Thursday, April 08, 2004

BushCo: Friend of the Environment
It happened in October of 2000, when 300 million gallons of coal slurry - thick pudding-like waste from mining operations - flooded land, polluted rivers and destroyed property in Eastern Kentucky and West Virginia. The slurry contained hazardous chemicals, including arsenic and mercury.

“It polluted 100 miles of stream, killed everything in the streams, all the way to the Ohio River,” says Spadaro, who was second in command of the team investigating the accident.

The slurry had been contained in an enormous reservoir, called an impoundment, which is owned by the Massey Energy Company. One night, the heavy liquid broke through the bottom of the reservoir, flooded the abandoned coalmines below it and roared out into the streams.

Spadaro says the investigators discovered the spill was more than an accident -- it was an accident waiting to happen.

During the investigation carried out by Spadaro and his colleagues, it came out that there had been a previous spill in 1994 at the same impoundment. The mining company claimed it had taken measures to make sure it wouldn't happen again, but an engineer working for the company said the problem had not been fixed, and that both he and the company knew another spill was virtually inevitable.

“He said, ‘We knew there would be another breakthrough,’” says Spadaro. “We knew. And I asked him how many people in the company knew and he said, ‘Well, at least five people.’"

So why didn’t they fix it? “It would have been expensive to find another site. And I think they were willing to take the risk … It was a certainty,” says Spadaro.

He says it was a certainty because there was only a very thin layer of rock at the bottom of the reservoir. But that's not what the mining company had told the government.

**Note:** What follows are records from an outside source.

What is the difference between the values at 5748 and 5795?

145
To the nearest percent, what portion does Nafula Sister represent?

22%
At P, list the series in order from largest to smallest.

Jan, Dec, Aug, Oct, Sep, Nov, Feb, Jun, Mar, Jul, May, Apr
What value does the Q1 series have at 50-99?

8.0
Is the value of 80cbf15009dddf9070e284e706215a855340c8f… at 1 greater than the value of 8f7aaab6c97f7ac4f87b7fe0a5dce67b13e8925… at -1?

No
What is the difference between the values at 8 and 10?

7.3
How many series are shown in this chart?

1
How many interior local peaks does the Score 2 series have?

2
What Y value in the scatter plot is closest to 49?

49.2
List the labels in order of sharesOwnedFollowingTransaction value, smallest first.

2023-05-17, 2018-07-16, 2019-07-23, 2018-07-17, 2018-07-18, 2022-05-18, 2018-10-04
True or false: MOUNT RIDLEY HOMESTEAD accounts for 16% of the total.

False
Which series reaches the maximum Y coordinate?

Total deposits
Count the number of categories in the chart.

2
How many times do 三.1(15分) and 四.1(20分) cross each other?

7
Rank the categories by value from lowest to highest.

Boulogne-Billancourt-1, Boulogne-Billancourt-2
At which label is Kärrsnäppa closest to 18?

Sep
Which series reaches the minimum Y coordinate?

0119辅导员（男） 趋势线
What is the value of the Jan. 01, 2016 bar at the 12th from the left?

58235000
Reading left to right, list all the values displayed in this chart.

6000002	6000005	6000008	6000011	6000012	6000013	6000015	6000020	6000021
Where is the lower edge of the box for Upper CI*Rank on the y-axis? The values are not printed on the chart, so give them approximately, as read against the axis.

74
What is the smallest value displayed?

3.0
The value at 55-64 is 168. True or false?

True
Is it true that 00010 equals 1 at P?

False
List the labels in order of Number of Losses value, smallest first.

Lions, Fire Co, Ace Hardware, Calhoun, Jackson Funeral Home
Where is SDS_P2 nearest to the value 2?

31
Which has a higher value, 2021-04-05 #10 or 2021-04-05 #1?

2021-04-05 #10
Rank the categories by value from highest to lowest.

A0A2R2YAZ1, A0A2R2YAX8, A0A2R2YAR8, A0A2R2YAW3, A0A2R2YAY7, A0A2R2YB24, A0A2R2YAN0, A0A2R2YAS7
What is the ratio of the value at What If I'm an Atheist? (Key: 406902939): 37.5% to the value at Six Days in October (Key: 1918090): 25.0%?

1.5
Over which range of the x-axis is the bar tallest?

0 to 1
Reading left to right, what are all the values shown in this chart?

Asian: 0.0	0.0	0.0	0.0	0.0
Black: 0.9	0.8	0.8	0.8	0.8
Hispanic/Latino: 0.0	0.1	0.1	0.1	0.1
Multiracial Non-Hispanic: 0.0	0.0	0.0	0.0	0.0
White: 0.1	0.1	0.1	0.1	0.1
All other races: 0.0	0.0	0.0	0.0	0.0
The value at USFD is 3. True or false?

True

“They told the government that there was a solid coal barrier, at least 70 to 80 feet wide between the mine workings and the bottom of the reservoir,” says Spadaro of the barrier, which is less than 20 feet. “They were misrepresenting the facts … and they knew that. The company knew that and I'm sorry to say I believe some people within the government knew that.”

Davitt McAteer was Spadaro's boss when the disaster happened, and head of the MSHA. He says Spadaro is right, that his own regulators hadn't done their job: “I know they didn't do enough in terms of enforcement because the thing failed. That's the proof.”

“This was a catastrophic failure. By the grace of God only did we avoid fatalities,” says McAteer, who expected the report to be harsh. The investigators were going to cite the coal company for serious violations that would probably have led to large fines and even criminal charges.

But all that changed when the Bush administration took over and decided that the country needed more energy -- and less regulation of energy companies. The investigation into Massey Energy, a generous contributor to the Republican Party, was cut short.

“The Bush administration came in and the scope of our investigation was considerably shortened, and we were told to wrap it up in a few weeks,” says Spadaro.

“They cut it off. They did,” says Ellen Smith, who publishes the country’s only newsletter devoted entirely to mine safety and health. She's been writing about the mining industry for 16 years.

“People I spoke with, who were on the investigation team, told me that they believed it was absolutely cut short, that they had more work to do and they were told to wrap it up,” says Smith.

“It appeared to me they thought we were getting too close to issuing serious violations to the mining company,” says Spadaro.